A-B, Emphysema Cluster-Related Gene Expression. A, With the use of linear modeling, 41 genes were identified to be differentially expressed between the preserved and emphysema cluster (false discovery rate, <0.25). Of these, eight genes were decreased in the airway epithelial cells from individuals in the emphysema cluster relative to the preserved cluster group (gene cluster 1), and 33 genes were increased in the emphysema cluster relative to the preserved cluster group (gene cluster 2). Note: a complete list of gene names is available in the Online Supplement. B, Gene set variation analysis was used to summarize the expression of each gene cluster in each sample. Variation in these summary scores was then examined as a function of imaging clusters. For both gene clusters, there was a significant difference between the imaging clusters by analysis of variance (each, P < .001). Post-hoc Tukey’s honestly significant difference test was applied to examine the pairwise differences between groups. ∗P ≤ .05; ∗∗P ≤ .01.

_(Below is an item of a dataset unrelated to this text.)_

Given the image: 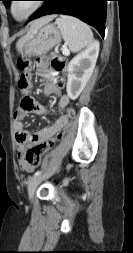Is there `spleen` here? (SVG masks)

To more fully characterize the biology of the gene expression differences associated with the imaging clusters, gene set enrichment analysis was performed on preranked gene lists created by the pair-wise comparison of all combinations from the three clusters to identify enrichment of pathway-related gene sets from the KEGG, Reactome, and Gene Ontology databases. Gene sets with significant enrichment (gene set enrichment analysis q, < 0.05) from individuals in the emphysema cluster relative to those in the preserved cluster included upregulated pathways involved in the acute and chronic inflammatory response, TNF-α signaling via NF-κB pathway, and epithelial mesenchymal transition (EMT) (e-Table 4, e-Fig 4), while several common pathways are upregulated in the interstitial predominant group relative to the preserved cluster that included TNF-α signaling via NF-κB pathway and EMT and WNT/β-catenin signaling (e-Table 5). We also used the Crowd Extracted Expression of Differential Signatures tool30 to search its library of manually curated signatures from the Gene Expression Ominbus for experimental perturbations that lead to a pattern of gene expression alterations that are similar to the emphysema signature. Gene expression signatures from five published datasets that involved the response to interferon-β were identified as concordant (GSE26104,31 GSE19392,32 GSE3920,33 GSE125066,34 and GSE4840035); we found that the gene set variation analysis scores from the signature of genes increased in the emphysema cluster is significantly increased in peripheral blood mononuclear cell after interferon-β treatment (GSE26104; Fig 7). We found a similar increase in the gene set variation analysis scores from the emphysema-increased signature in datasets that examined the response of bronchial epithelial cells, hepatocytes, fibroblasts, and endothelial cells to interferon-β32, 33, 34, 35 (e-Fig 5).
Figure 7.
Gene Set Variation Analysis of Emphysema Signature Genes in Peripheral Blood Mononuclear Cells. Following Interferon-β Treatment. Gene set variation analysis was used to summarize the expression of each emphysema signature gene cluster in a published dataset of peripheral blood mononuclear cells from patients at baseline or after interferon-β treatment (GSE2610418). This demonstrates that the genes increased in the bronchial airway of patients in the emphysema-cluster group are induced significantly in peripheral blood mononuclear cells from patients with multiple sclerosis who are treated with interferon-β. Post hoc Tukey’s honestly significant difference test was applied to examine the pairwise differences between groups. Two asterisks indicate P ≤ .01. GSVA = gene set variation analysis.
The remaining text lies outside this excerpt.